Ultimately, you’d want to use a secure protocol in all linkings to avoid further confusion and errors when they redirect. Sometimes, even if you use and load secured links, some of the resources in those webpages are loaded over an insecure HTTP connection that will cause problems if left unattended.
What Triggers This Issue?
This issue is an instance of mixed content that occurs when HTML pages load over a secure HTTPS connection but link to resources (images, CSS, or JS) over an insecure HTTP connection. Mixed content degrades the security and user experience of your Hypertext Transfer Protocol Secure site.
The main cause is using resources on the webpage without supporting and encrypting them over a secure connection.
How To Check the Issue
Check by either crawling the website or setting up a tool that automatically detects the issue. Crawling a website is especially useful if your content is primarily managed in a CMS:
- Install Composer since the mixed-content-scan command line requires PHP.
- Use the command line with your domain. For example, mixed-content-scan https://mysite.com
- Scan and wait for the list of results. Look for any “Warning” messages; mixed content will be listed in that category upon discovery.
If you want the issue to be automatically detected, you can use the Content Security Policy header. It will instruct your browser to notify a given URL with information about any observed mixed content warnings.

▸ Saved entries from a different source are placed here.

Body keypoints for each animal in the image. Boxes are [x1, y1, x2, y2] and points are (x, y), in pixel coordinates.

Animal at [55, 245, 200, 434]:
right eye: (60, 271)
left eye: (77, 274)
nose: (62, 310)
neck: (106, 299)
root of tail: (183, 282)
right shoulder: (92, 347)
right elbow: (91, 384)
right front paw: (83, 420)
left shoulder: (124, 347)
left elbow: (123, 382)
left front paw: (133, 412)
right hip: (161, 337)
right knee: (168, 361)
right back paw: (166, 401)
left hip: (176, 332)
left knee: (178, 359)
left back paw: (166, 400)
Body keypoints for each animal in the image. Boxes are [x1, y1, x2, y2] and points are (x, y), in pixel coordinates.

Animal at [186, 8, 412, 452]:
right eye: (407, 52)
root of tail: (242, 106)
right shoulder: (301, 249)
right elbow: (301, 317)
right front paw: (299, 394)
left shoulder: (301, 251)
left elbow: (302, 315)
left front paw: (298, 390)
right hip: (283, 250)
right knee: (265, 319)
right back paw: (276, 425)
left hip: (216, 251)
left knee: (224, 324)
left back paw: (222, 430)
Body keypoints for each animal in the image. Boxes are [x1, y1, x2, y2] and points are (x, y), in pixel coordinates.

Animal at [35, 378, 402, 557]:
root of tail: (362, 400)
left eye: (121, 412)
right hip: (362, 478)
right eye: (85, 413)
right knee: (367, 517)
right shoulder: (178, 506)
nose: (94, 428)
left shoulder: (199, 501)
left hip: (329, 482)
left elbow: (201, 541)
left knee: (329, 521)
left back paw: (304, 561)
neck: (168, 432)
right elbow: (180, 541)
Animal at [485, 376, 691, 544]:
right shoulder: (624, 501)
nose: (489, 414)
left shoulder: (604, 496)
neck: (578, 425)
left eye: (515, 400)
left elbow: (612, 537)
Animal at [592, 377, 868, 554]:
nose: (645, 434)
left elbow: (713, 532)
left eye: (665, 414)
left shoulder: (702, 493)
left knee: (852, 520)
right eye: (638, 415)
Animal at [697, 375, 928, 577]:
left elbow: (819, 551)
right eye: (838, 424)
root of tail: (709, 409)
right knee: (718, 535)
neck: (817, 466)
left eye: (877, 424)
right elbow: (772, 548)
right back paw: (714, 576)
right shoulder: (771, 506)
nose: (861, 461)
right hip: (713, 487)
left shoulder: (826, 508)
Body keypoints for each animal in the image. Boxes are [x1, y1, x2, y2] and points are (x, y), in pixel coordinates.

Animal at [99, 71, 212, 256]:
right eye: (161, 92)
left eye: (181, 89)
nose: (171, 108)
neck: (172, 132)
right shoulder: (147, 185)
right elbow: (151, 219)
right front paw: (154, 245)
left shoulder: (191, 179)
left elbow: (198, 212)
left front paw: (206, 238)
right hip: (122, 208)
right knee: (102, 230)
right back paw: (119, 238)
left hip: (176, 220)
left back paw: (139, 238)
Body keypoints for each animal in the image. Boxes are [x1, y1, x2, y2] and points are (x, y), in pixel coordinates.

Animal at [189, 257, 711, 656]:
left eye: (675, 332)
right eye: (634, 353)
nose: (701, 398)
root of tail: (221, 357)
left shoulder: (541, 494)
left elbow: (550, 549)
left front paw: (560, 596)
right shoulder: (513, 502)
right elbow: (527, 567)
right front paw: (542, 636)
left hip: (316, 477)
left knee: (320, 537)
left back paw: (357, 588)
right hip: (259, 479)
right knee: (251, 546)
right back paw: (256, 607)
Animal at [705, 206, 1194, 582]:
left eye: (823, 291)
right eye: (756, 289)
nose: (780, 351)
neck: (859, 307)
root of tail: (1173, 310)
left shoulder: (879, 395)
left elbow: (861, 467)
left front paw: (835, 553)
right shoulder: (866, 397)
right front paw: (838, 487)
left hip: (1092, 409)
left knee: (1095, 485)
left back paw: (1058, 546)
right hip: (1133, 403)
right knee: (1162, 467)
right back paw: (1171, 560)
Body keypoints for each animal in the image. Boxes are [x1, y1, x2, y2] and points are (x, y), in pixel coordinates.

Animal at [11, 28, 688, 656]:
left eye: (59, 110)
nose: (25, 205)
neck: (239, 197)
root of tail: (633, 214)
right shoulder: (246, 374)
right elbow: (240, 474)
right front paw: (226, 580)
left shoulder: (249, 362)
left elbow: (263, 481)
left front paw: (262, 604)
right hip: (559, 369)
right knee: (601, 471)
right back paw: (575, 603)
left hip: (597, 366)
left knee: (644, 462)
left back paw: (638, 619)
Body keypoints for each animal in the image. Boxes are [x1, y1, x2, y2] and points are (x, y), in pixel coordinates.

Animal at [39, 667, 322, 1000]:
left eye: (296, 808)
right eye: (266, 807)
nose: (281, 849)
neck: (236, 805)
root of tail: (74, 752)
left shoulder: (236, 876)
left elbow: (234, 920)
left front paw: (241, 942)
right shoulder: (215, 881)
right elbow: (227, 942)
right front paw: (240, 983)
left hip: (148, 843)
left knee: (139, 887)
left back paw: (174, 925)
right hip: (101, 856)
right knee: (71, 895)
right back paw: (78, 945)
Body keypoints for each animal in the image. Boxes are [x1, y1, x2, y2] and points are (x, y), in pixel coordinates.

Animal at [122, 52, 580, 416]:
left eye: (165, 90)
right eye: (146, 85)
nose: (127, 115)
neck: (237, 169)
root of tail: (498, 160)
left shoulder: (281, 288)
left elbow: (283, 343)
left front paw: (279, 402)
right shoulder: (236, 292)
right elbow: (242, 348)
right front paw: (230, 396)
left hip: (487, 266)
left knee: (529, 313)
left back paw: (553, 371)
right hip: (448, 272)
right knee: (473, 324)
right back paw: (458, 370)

Check not only the issue but make a full audit to find out and fix your technical SEO.
Why Is This Important?
This is because some browsers block insecure resource requests by default. If your page depends on these insecure resources, your page might not work properly when they get blocked. Consequently, requesting subresources over HTTP weakens your site’s security since it’s vulnerable to man-in-the-middle attacks. This is when the attackers eavesdrop over a network connection and make unnecessary modifications to the communication.
How To Fix the Issue
You need to focus on your site and resources to resolve the issue. For your own domain, serve all content as HTTPS and fix your links. Often, the Hypertext Transfer Protocol Secure version of the content already exists, and it just requires adding an “s” to links — http:// to https://.
For JS files hosted on other domains, use the site’s Hypertext Transfer Protocol Secure version if available. If HTTPS is not available, you can try contacting the domain and asking them if they can make the content available via Hypertext Transfer Protocol Secure.